Paddling back toward shore from the Mokes, due west, will bring you to Lanikai Beach, with its fancy Hawaiian homes (think the late Don “tiny Bubbles” Ho and other well-heeled Hollywood types) and white sand beach. On Oahu, all shorelines and beaches are public property, so you can land at any site that grabs your fancy, even if it feels like you’re directly in someone’s back yard. A quick paddle ˝ mile around the bend brings you back to Kailua Beach, where you can re-dolly your kayak and walk it back to the outfitter. No high end performance kayaks are available at Kailua Beach, but the SOTs with heavy paddles can still be a riot.

Do not forget to enjoy the deli, and often outside grill, and Kalapawai Market, a nifty store that is right at the beach and is a fixture of the area for paddlers and surfers. Everything from t-shirts to coffee to wine is available at this rustic looking small and friendly store, right on the edge of the beach park and right by the kayak rentals.

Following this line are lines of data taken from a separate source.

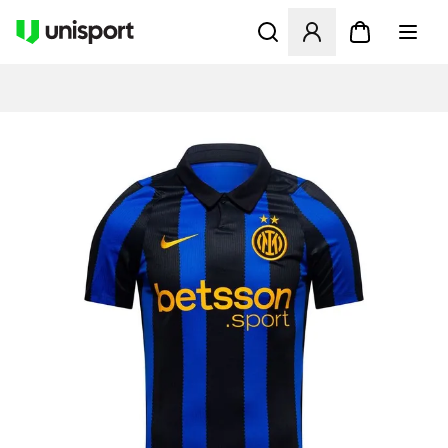
Öppnar en Modal för att logg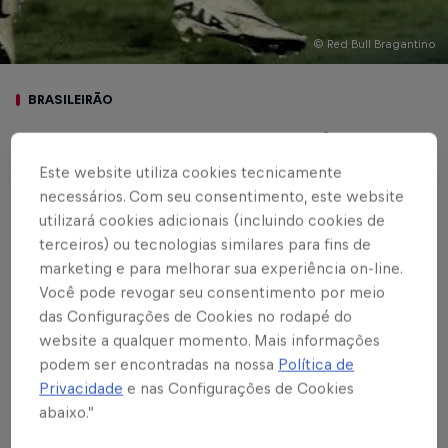
© Red Bull Bragantino
BRASILEIRÃO
Red Bull Bragantino
Este website utiliza cookies tecnicamente
vence Corinthians por
necessários. Com seu consentimento, este website
1 a 0 e segue nas
utilizará cookies adicionais (incluindo cookies de
terceiros) ou tecnologias similares para fins de
primeiras posições do
marketing e para melhorar sua experiência on-line.
Você pode revogar seu consentimento por meio
Brasileiro
das Configurações de Cookies no rodapé do
website a qualquer momento. Mais informações
podem ser encontradas na nossa
Política de
Privacidade
e nas Configurações de Cookies
Escrito por Vinicios Oliveira
3 min de leitura
Published on
20.04.2024 · 19:04 UTC
abaixo.”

I have traveled to Oahu generally at wintertime, and the other potential paddling spots (North Shore, Waimea) are far too violent to consider; although they may be paddling candidates for summer fun. Audrey Sunderland’s Paddling Hawaii book is helpful. But Kailua Beach and Lanikai Beach are truly memorable experiences for paddling on Oahu.

Hang ten, enjoy.

Accommodations:

Beach park has latrines, beach park snack bar, and sandy beach.

Fees:

None

Directions:

Travel to eastern Oahu, either by H-3, or the Likelike Haighway, or the Pali Highway. All roads lead to Kailua.